Death of Sidharthan
- Date: February 18, 2024; 2 years ago
- Location: Kerala Veterinary and Animal Sciences University, Kerala, India;
- Inquiries: Kerala Police investigations

= Death of Sidharthan =

2024 death of a Kerala student

On 18 February 2024, Sidharthan, a 20-year-old veterinary science student of Kerala Veterinary and Animal Sciences University, was found dead in his hostel in Pookode, Wayanad, Kerala. The Students' Federation of India (SFI) branch at the university was accused of ragging Sidharthan because Sidharthan had danced with some senior female students at a Valentine's Day event. Leadership of the Students' Federation of India visited Sidharthan's family and apologized for the conduct of SFI members at the university.

==Investigation==
On 18 February, Sidharthan was found hanging in the washroom of his hostel. An autopsy suggested that Sidharthan had died due to hanging, and that prior to his death, Sidharthan had "sustained multiple blunt injuries" and had not eaten.
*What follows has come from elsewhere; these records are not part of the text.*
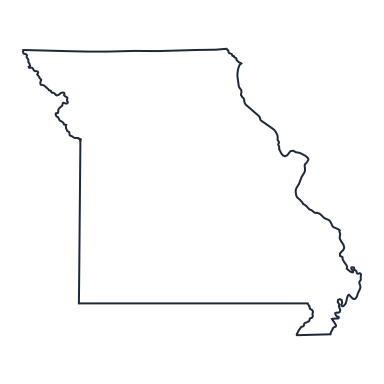 an SVG outline of Missouri
{"feature_id": "USA-3531", "entity_name": "Missouri", "entity_type": "State", "adm_level": 1, "iso_a3": "USA", "parent_name": "United States of America", "parent_adm1": "", "projection": "robinson", "projection_center": [-92.269, 38.302], "detail": "fine", "context": "isolated", "style": "outline", "palette": "slate", "viewbox_px": 384, "rotation_deg": 0, "n_neighbors": 0, "source": "natural_earth", "source_scale": "10m", "svg_char_len": 5797}
<svg xmlns="http://www.w3.org/2000/svg" viewBox="0 0 384 384"><path d="M29.8,67.8L29.0,67.7L28.7,66.9L29.3,66.5L29.8,66.1L30.1,65.6L30.0,65.4L29.4,63.5L28.6,62.4L28.4,61.9L28.3,61.4L28.4,60.5L28.4,60.2L28.1,59.2L27.2,58.1L26.7,57.2L26.7,56.4L26.9,55.7L26.9,55.0L26.1,54.3L24.9,53.9L23.9,53.7L23.3,53.1L23.0,51.6L23.3,50.0L43.3,50.5L65.9,51.1L88.3,51.6L105.7,51.6L111.6,51.5L134.4,50.9L157.9,51.1L195.6,50.0L215.9,49.7L221.4,49.2L226.7,48.8L227.1,49.4L227.3,49.8L228.2,50.4L228.4,50.7L228.4,51.5L228.5,52.1L228.8,52.6L229.1,53.0L229.6,53.3L230.7,53.6L231.9,54.3L232.0,54.5L232.2,55.4L232.4,55.8L232.7,55.9L232.9,56.0L233.5,56.0L233.8,56.1L233.9,56.4L234.0,56.7L234.1,57.0L234.6,57.4L235.6,57.8L236.0,58.1L236.3,58.5L236.5,58.9L236.5,59.3L236.4,59.7L236.8,60.3L238.7,62.1L239.3,62.5L240.7,63.0L241.3,63.5L239.7,64.8L238.5,67.6L237.8,70.7L237.5,73.2L237.4,76.1L238.8,86.2L239.1,87.2L239.8,88.2L240.6,89.2L240.9,89.6L241.2,90.0L241.3,90.5L241.4,91.1L241.4,92.6L241.0,94.4L241.0,95.1L241.2,95.5L241.9,96.3L242.2,97.1L243.6,98.3L243.9,99.0L244.1,99.6L244.2,101.1L244.8,103.2L245.8,104.7L258.5,115.7L259.3,116.6L259.9,117.8L260.2,119.1L260.5,120.0L261.3,120.7L273.0,128.9L274.2,129.9L275.4,131.4L276.7,133.7L277.3,135.1L277.6,136.3L277.7,137.1L277.6,138.8L277.6,139.6L277.9,140.4L278.8,141.7L279.0,142.4L278.8,143.1L278.4,143.8L278.2,144.6L278.6,145.4L279.0,146.2L279.2,147.2L279.3,148.2L279.1,149.0L281.4,153.6L283.0,155.5L285.1,156.2L287.3,155.2L290.4,151.2L293.0,150.7L294.0,151.1L295.7,152.2L296.7,152.4L297.9,152.5L300.5,153.2L305.5,155.9L307.5,157.5L308.4,159.2L308.0,160.3L307.2,161.8L306.2,163.2L305.5,163.8L304.8,164.5L304.7,166.0L305.0,168.5L304.9,171.1L304.1,173.0L301.6,177.0L299.0,183.9L296.6,187.7L295.8,189.7L295.7,192.0L296.1,194.8L296.4,195.8L296.7,196.5L297.1,197.2L297.5,197.7L300.3,200.1L300.7,200.7L302.1,202.1L302.5,202.6L302.8,203.6L303.7,204.3L305.6,205.4L307.0,206.7L308.2,208.2L309.6,209.5L311.4,210.1L314.2,212.4L315.0,212.9L316.9,212.8L319.2,213.5L321.0,214.8L323.9,217.7L325.1,218.5L328.3,219.8L329.5,220.6L330.8,222.4L332.3,225.8L333.4,227.1L338.4,229.3L339.8,230.4L339.4,231.2L339.6,232.2L340.0,233.3L340.2,234.4L340.0,235.5L339.8,236.5L339.7,237.7L339.9,238.9L341.0,241.1L342.4,243.1L343.6,245.2L344.2,247.8L343.3,250.0L341.5,251.7L340.0,253.5L340.0,255.9L340.3,256.1L341.3,256.5L341.8,256.7L342.6,257.3L342.5,258.2L342.7,259.2L343.1,260.2L344.3,262.2L346.4,265.0L347.1,266.8L346.8,268.6L347.7,269.5L350.3,271.6L352.3,272.4L352.9,272.4L353.2,271.8L353.0,270.8L352.7,270.3L352.2,269.9L351.7,269.4L351.2,268.0L351.5,267.4L352.4,267.3L353.6,267.3L354.0,267.6L354.2,269.1L354.4,269.6L354.9,270.0L355.9,270.7L356.3,271.1L356.6,271.8L356.7,272.4L356.9,273.1L357.4,273.6L358.0,273.8L358.6,273.6L359.2,273.4L359.7,273.2L360.7,273.7L361.0,274.8L360.7,277.5L360.8,279.4L360.7,280.0L360.4,280.5L359.9,281.0L359.5,281.6L359.3,282.4L359.5,283.7L360.3,285.8L360.4,287.2L360.0,288.9L358.0,293.1L356.8,296.7L355.7,298.4L354.3,299.1L352.7,298.6L351.4,297.3L350.1,295.9L348.9,294.8L348.3,295.1L348.0,295.5L347.5,296.6L346.8,298.9L346.7,299.8L345.9,302.7L345.5,303.8L344.3,305.2L343.5,306.0L342.8,306.3L341.5,306.0L341.4,305.0L341.9,303.8L342.2,302.5L341.6,300.0L339.8,299.2L338.1,299.9L337.7,302.1L338.2,302.8L338.9,303.6L339.3,304.5L339.0,305.7L338.9,306.6L340.0,309.2L340.2,310.6L339.7,311.9L338.8,312.5L337.5,312.7L336.2,312.7L335.2,313.2L335.4,314.3L336.1,315.6L337.1,316.5L338.4,316.9L338.9,317.3L338.7,318.0L338.2,318.4L337.6,318.5L332.8,318.7L331.9,319.0L334.7,323.0L336.1,325.5L335.6,326.7L334.8,326.9L333.9,327.4L333.0,328.0L332.7,328.6L332.5,329.6L330.9,332.2L330.5,334.3L330.2,334.3L297.1,335.2L296.8,335.1L296.7,334.8L296.7,334.5L296.9,334.0L298.7,330.5L299.1,329.9L300.0,328.5L300.6,327.8L300.9,327.3L301.1,327.1L301.4,326.9L301.7,326.8L302.7,326.5L303.0,326.4L303.5,326.1L303.7,325.8L303.8,325.5L303.9,325.2L304.0,324.9L304.1,324.3L304.1,324.0L304.2,323.7L304.4,323.5L304.6,323.2L305.1,322.9L305.4,322.8L306.1,322.6L307.2,322.1L308.8,321.2L309.1,321.0L309.3,320.8L309.4,320.5L309.5,320.2L309.7,319.0L309.8,318.7L310.0,318.5L310.2,318.3L311.5,317.9L311.8,317.8L312.1,317.6L312.3,317.4L312.5,317.1L312.6,316.8L312.7,316.5L312.8,316.2L312.8,315.9L312.5,314.1L312.5,313.7L312.9,312.2L312.9,311.8L312.9,311.5L312.8,311.1L312.7,310.9L312.5,310.6L312.3,310.4L312.1,310.1L311.9,309.9L310.2,308.9L310.0,308.7L309.8,308.4L309.7,308.1L309.7,307.8L309.6,306.8L309.6,306.5L309.5,306.3L309.3,306.1L309.0,305.9L308.8,305.8L308.7,305.5L308.2,304.2L307.9,303.7L307.7,303.4L78.9,303.4L79.3,264.5L80.4,141.1L80.2,141.0L80.1,140.8L80.1,140.6L80.8,139.8L80.7,139.2L79.8,138.9L78.6,138.8L78.5,138.7L78.4,138.2L78.1,138.0L77.9,138.0L77.3,138.0L76.6,137.9L75.0,138.0L73.9,137.6L71.7,136.1L70.6,135.8L69.7,135.2L69.5,133.9L69.4,132.6L69.0,132.0L67.2,130.9L66.1,128.4L65.8,126.0L66.2,124.9L64.0,124.4L63.8,124.1L63.5,123.1L63.3,122.7L61.2,121.2L60.3,120.8L59.9,120.6L59.4,119.9L58.3,117.7L58.0,117.2L57.1,116.8L56.2,115.9L55.7,114.6L55.8,113.4L56.1,113.2L57.5,113.1L58.0,112.8L58.2,112.2L58.3,111.6L58.2,110.2L58.6,109.2L59.4,108.1L61.0,106.6L61.6,106.2L62.0,106.0L62.3,105.6L62.5,104.1L62.7,103.5L62.9,103.0L63.3,102.8L65.8,103.5L66.9,103.5L67.7,102.8L67.8,102.1L67.6,101.6L67.2,101.2L67.0,100.4L67.1,99.7L67.3,98.5L67.4,97.9L66.9,97.3L64.7,96.0L64.0,95.1L64.4,94.5L64.4,93.7L64.1,92.9L63.4,92.6L62.3,92.6L61.4,92.8L60.6,93.2L59.1,94.5L58.0,95.1L56.8,95.4L55.8,94.9L54.5,93.4L53.9,93.1L53.3,92.8L52.3,92.7L51.8,92.6L51.4,92.2L51.2,91.8L51.0,91.2L50.7,90.7L50.2,90.5L49.6,90.4L49.0,90.3L48.4,89.3L44.2,85.6L43.3,85.2L40.9,84.8L40.4,84.0L40.3,83.0L40.5,81.6L41.0,80.5L41.2,79.8L41.1,79.5L39.6,78.1L39.3,77.2L38.6,76.1L37.2,74.5L38.1,73.0L38.1,72.2L37.6,71.5L36.7,71.2L34.9,71.1L34.2,70.7L33.6,69.9L33.2,69.1L32.7,68.3L31.8,67.7L30.8,67.7L29.8,67.8Z" fill="none" stroke="#1e293b" stroke-width="2"/></svg>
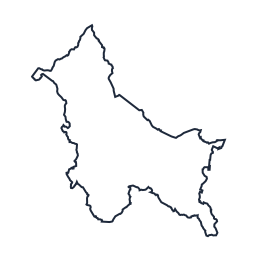 outline of Bratca, Bihor, Romania, rotated 97°
{"feature_id": "2599482B94251984599688", "entity_name": "Bratca", "entity_type": "district", "adm_level": 2, "iso_a3": "ROU", "parent_name": "Romania", "parent_adm1": "Bihor", "projection": "robinson", "projection_center": [22.609, 46.899], "detail": "fine", "context": "isolated", "style": "outline", "palette": "slate", "viewbox_px": 256, "rotation_deg": 97, "n_neighbors": 0, "source": "geoboundaries", "source_scale": "gbopen_adm2", "svg_char_len": 5840}
<svg xmlns="http://www.w3.org/2000/svg" viewBox="0 0 256 256"><g transform="rotate(97 128 128)"><path d="M88.6,229.5L89.4,228.9L89.7,228.1L90.1,227.9L90.8,226.7L91.2,226.7L91.9,225.5L91.9,225.1L91.3,223.7L91.3,223.4L90.8,222.2L90.1,221.5L89.0,221.1L88.9,220.7L87.1,219.8L86.0,220.7L85.1,220.0L84.7,219.0L90.4,209.1L90.6,208.1L92.3,206.7L93.6,204.6L94.1,204.3L97.7,202.8L100.3,202.8L102.3,201.9L103.7,200.4L105.6,197.8L108.0,195.6L108.2,194.3L108.0,193.5L108.8,192.8L111.0,192.2L111.9,192.9L113.2,193.4L114.6,193.3L116.9,192.7L119.7,192.6L122.7,193.1L124.5,191.4L126.7,190.9L129.3,189.8L129.4,189.6L129.2,188.2L129.7,187.3L130.6,186.5L133.3,186.0L134.8,187.0L135.4,187.7L134.3,189.5L134.2,190.2L134.4,191.2L133.6,191.7L133.0,192.4L134.0,192.7L135.2,193.8L136.2,194.1L139.1,192.3L139.5,191.1L140.1,190.8L139.5,189.3L139.6,188.8L140.3,188.4L141.5,188.3L141.9,188.5L143.3,187.6L144.3,186.5L145.2,186.4L146.7,185.7L147.2,184.2L148.2,184.5L149.1,184.3L148.9,182.9L149.6,181.5L149.6,179.8L150.1,178.6L150.2,177.0L150.7,176.6L154.7,176.4L156.0,176.6L157.9,175.7L158.6,175.7L159.5,174.9L161.5,174.4L165.3,175.7L167.3,177.1L168.2,176.2L168.1,175.6L169.3,175.2L172.0,174.8L173.2,177.3L174.1,177.2L173.9,177.6L174.3,178.9L174.9,178.6L174.7,179.4L175.2,179.6L176.2,181.4L179.5,181.8L179.6,182.6L180.2,182.5L180.2,183.5L181.3,183.3L184.4,181.0L185.1,180.2L186.8,179.2L188.6,176.8L189.4,176.9L190.8,177.8L191.4,177.6L193.4,177.6L194.5,177.2L194.5,175.9L193.0,174.5L191.5,173.9L191.4,173.5L189.8,172.9L189.8,172.7L187.7,172.2L189.5,171.1L190.1,169.8L192.3,166.8L192.3,165.5L197.1,161.7L197.8,160.5L198.9,160.4L199.2,159.1L199.9,159.0L201.5,160.0L202.7,160.1L207.5,159.4L209.0,159.9L209.4,159.2L209.6,156.6L210.1,155.8L211.1,155.4L212.9,155.7L214.4,155.0L220.0,150.6L220.2,149.8L219.5,149.3L219.6,149.0L220.3,149.1L220.8,148.5L221.2,147.7L221.1,147.2L222.3,146.4L222.0,144.6L222.4,143.6L222.3,142.9L223.1,142.4L224.1,142.6L223.6,134.9L222.8,132.4L222.2,131.9L220.7,131.5L217.2,129.8L214.2,125.8L214.2,125.1L212.8,123.9L210.9,123.2L209.6,123.4L206.9,120.5L206.8,119.9L205.2,118.8L203.2,116.9L203.0,116.2L202.3,116.2L202.5,117.0L200.2,117.2L199.0,117.7L197.3,117.7L195.9,117.2L195.3,118.1L194.4,118.3L193.2,119.5L189.7,118.8L189.1,118.5L188.8,118.1L187.1,118.4L186.8,118.6L186.6,119.2L186.7,120.1L186.4,120.3L186.2,120.2L185.7,119.7L184.5,116.0L185.7,112.3L185.6,111.5L185.9,110.7L187.4,109.1L188.4,108.9L187.6,107.1L187.8,105.8L187.2,103.4L186.8,102.7L184.3,100.7L184.5,100.6L184.7,99.3L185.1,99.0L185.1,98.1L186.2,96.9L187.4,96.4L188.5,96.7L189.0,97.7L189.6,95.6L189.6,94.6L190.0,93.5L190.7,93.0L190.8,92.4L191.2,92.0L190.6,91.4L190.7,90.5L191.5,89.9L192.3,89.8L193.5,89.2L197.6,85.9L199.9,79.8L200.9,78.3L200.8,77.4L201.3,76.3L201.8,75.8L201.7,75.5L201.9,75.3L203.8,74.2L204.6,73.2L204.8,72.5L205.0,72.5L204.9,72.2L202.7,71.4L204.9,69.6L206.3,67.6L207.7,66.5L208.0,65.6L207.6,64.7L207.6,63.3L207.2,62.2L207.2,61.7L207.5,61.2L207.8,59.5L209.2,58.2L209.5,57.6L209.5,56.0L209.1,54.6L208.2,54.4L208.2,54.1L207.4,53.4L207.3,52.1L206.6,51.6L206.8,50.5L206.5,49.8L206.4,48.5L206.2,48.2L208.5,48.0L208.9,47.6L209.4,46.6L210.8,45.8L212.3,44.3L215.9,43.0L217.5,41.5L217.9,41.4L219.3,40.2L220.5,38.7L221.6,38.8L225.2,37.1L225.6,35.5L224.7,34.7L224.3,33.9L224.1,32.9L223.7,31.9L224.2,30.4L223.8,27.5L221.1,26.5L217.1,28.7L216.2,29.4L215.7,30.1L215.1,30.4L213.0,30.5L209.8,28.2L208.4,28.7L207.8,29.5L207.7,31.1L207.1,31.7L205.7,31.8L203.3,34.4L201.5,35.3L199.5,35.4L199.7,35.8L198.1,36.0L196.8,36.6L196.1,37.2L195.1,38.7L193.7,39.8L193.3,40.4L193.2,41.9L192.6,43.8L194.1,44.0L193.6,46.2L192.9,46.6L192.8,48.0L192.3,48.2L191.8,48.0L191.8,48.3L190.3,48.8L188.5,48.3L187.6,48.3L185.8,48.7L184.5,49.3L182.6,48.8L183.1,46.9L180.9,46.5L180.2,48.8L176.5,47.8L175.4,47.9L174.8,47.6L174.0,46.7L171.3,44.5L168.7,43.5L167.0,44.0L166.1,46.1L163.3,48.4L160.0,48.9L159.8,48.4L158.3,47.9L157.6,47.3L157.1,43.6L159.7,43.2L159.5,41.9L155.6,42.1L155.6,42.9L149.7,43.1L149.6,42.6L144.6,42.7L143.1,42.1L142.3,40.7L141.2,40.9L140.9,41.3L139.5,42.2L135.7,41.2L137.1,37.1L137.1,36.5L136.3,35.3L137.8,35.6L136.5,33.0L135.0,32.7L134.6,32.1L127.9,30.4L129.0,35.1L129.1,37.2L129.3,37.2L129.4,38.3L130.2,38.3L131.5,40.1L131.9,42.3L132.8,44.3L133.7,45.7L132.6,46.7L132.5,47.1L133.0,47.8L132.3,49.4L132.3,50.1L131.9,51.6L131.1,51.5L130.6,53.3L129.4,54.2L129.5,54.8L128.3,54.8L128.7,55.5L125.7,57.1L124.5,56.8L123.3,55.8L121.3,55.5L121.6,56.5L121.6,57.7L121.0,59.1L120.9,61.6L121.4,63.0L126.1,72.0L128.3,74.3L129.2,75.5L130.0,77.1L131.9,79.1L131.9,79.6L131.1,83.8L127.2,95.2L126.5,95.1L126.6,95.8L125.3,97.1L125.4,97.6L126.1,98.1L125.0,100.2L123.8,103.3L122.5,104.7L118.4,107.3L117.3,109.0L117.8,109.7L114.8,113.6L114.3,114.0L112.4,114.6L110.9,114.6L108.4,116.5L109.0,119.0L96.3,140.4L96.2,140.8L97.0,141.4L98.7,144.5L92.9,146.7L90.7,147.1L84.7,150.8L81.6,153.1L80.8,153.3L79.7,153.1L77.6,152.1L75.4,150.1L73.4,150.9L71.6,151.0L70.4,150.3L70.1,150.6L68.9,150.8L67.9,151.9L67.1,152.2L67.0,153.2L66.5,154.4L66.5,155.0L65.1,155.4L63.6,156.6L63.6,159.1L62.7,159.8L61.3,160.5L61.0,160.8L59.6,160.6L58.8,160.9L56.3,161.2L54.6,160.9L52.3,160.9L51.6,161.3L51.6,161.8L50.9,162.0L50.8,162.7L51.0,163.0L50.9,163.6L49.0,163.8L45.0,167.8L44.6,167.5L43.8,168.0L43.0,169.2L42.9,170.0L40.1,172.9L37.4,173.3L35.1,175.7L33.5,176.0L31.4,175.8L30.4,176.3L33.9,180.8L36.1,182.1L40.0,183.5L43.3,186.4L44.4,186.2L46.3,186.4L48.0,187.3L49.1,187.3L49.8,187.8L51.6,187.5L53.6,188.1L54.3,189.2L54.2,190.1L55.0,190.6L56.6,191.2L56.7,193.6L57.7,194.8L59.1,195.3L59.4,195.7L60.2,195.6L62.8,196.1L63.4,196.7L63.1,197.0L63.2,197.8L64.3,198.7L65.7,200.8L67.1,202.1L67.5,203.2L68.3,204.2L68.2,205.9L69.9,208.1L71.5,208.8L75.4,209.3L77.2,210.3L78.1,210.4L80.5,211.4L80.8,212.3L80.5,213.6L80.5,215.1L81.2,218.2L80.8,219.9L80.3,220.3L80.3,221.3L79.5,223.4L79.7,224.4L88.6,229.5Z" fill="none" stroke="#1e293b" stroke-width="2"/></g></svg>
Following his death, the Students' Federation of India (SFI) branch at the university was accused of ragging Sidharthan, which had led to his death; Sidharthan's parents accused the group of murdering him outright.

According to police, there had been a 'tiff' on 14 February because Sidharthan had danced with some senior female students at a Valentine's Day event. This escalated into "brutal assault" by a group of senior students in the courtyard of the hostel on 15 February. Sidarthan contacted his mother briefly on 16 February, saying he was not feeling well and was resting.

The Special Investigation Team of Kerala Police arrested four SFI Kerala leaders on 1 March 2024. The SFI also fired the four. By 1 March, 11 people had been arrested in connection with the death, with 18 students accused in total.

==Reactions==
Kerala governor Arif Mohammed Khan issued an order suspending the Vice-Chancellor of Kerala Veterinary and Animal Sciences University (KVASU) over Sidharthan's death on 2024 February 18.

Kerala General Education minister V Sivankutty said that the government will take strict action against those behind the death of Sidharthan.

Indian National Congress’s V D Satheesan, the Leader of Opposition, called on Kerala's Chief Minister, Pinarayi Vijayan, to have the Central Bureau of Investigation investigate the death.

The leadership of the Students' Federation of India visited Sidharthan's family and apologized for the conduct of SFI members at the university.